• _Exercise instructions_
Starting at the line that has "considero, no es más" and stopping after the line that has "corresponden a los", reproduce the listing below exactly; omit everything else.

───── Data for the task

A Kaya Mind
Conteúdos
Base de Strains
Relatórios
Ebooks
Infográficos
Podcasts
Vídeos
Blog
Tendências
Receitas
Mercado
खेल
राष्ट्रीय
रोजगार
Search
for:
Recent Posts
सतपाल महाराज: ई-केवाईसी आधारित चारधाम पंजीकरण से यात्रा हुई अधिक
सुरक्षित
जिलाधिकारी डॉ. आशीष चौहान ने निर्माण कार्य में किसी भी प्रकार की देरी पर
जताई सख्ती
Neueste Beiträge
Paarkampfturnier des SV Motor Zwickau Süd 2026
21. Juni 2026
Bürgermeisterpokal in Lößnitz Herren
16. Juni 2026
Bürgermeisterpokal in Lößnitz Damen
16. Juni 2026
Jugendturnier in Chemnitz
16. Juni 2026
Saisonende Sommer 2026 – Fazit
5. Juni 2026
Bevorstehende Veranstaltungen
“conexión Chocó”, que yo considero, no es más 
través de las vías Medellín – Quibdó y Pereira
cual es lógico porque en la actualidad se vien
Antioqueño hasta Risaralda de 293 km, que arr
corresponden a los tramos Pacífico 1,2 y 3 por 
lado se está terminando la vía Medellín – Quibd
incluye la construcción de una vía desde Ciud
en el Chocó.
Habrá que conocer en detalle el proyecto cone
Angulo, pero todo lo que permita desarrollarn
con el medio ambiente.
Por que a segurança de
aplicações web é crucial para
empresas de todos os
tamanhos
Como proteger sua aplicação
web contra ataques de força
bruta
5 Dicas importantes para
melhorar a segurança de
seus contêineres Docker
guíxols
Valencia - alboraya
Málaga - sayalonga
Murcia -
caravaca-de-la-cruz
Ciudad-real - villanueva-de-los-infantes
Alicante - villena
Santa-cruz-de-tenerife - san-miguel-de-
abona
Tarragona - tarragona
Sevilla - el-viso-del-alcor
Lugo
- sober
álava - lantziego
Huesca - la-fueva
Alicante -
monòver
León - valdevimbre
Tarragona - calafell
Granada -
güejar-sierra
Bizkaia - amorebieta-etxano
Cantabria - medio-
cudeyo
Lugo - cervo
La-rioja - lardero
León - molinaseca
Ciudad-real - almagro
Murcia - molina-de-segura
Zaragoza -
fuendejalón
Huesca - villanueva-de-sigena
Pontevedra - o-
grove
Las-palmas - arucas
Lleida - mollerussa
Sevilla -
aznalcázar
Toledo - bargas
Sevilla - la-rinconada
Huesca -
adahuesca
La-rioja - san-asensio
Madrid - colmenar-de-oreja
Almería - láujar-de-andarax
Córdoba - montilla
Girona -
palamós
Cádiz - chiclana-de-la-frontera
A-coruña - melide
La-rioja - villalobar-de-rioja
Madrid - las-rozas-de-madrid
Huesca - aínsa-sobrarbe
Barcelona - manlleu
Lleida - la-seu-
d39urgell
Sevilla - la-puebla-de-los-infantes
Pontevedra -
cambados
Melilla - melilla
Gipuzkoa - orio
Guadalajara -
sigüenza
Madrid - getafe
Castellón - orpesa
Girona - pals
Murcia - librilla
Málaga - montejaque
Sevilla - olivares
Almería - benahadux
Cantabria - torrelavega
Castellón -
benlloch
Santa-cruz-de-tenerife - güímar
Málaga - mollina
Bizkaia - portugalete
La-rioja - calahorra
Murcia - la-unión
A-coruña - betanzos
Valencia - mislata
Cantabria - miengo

──────────

• _Finished task_
“conexión Chocó”, que yo considero, no es más 
través de las vías Medellín – Quibdó y Pereira
cual es lógico porque en la actualidad se vien
Antioqueño hasta Risaralda de 293 km, que arr
corresponden a los tramos Pacífico 1,2 y 3 por 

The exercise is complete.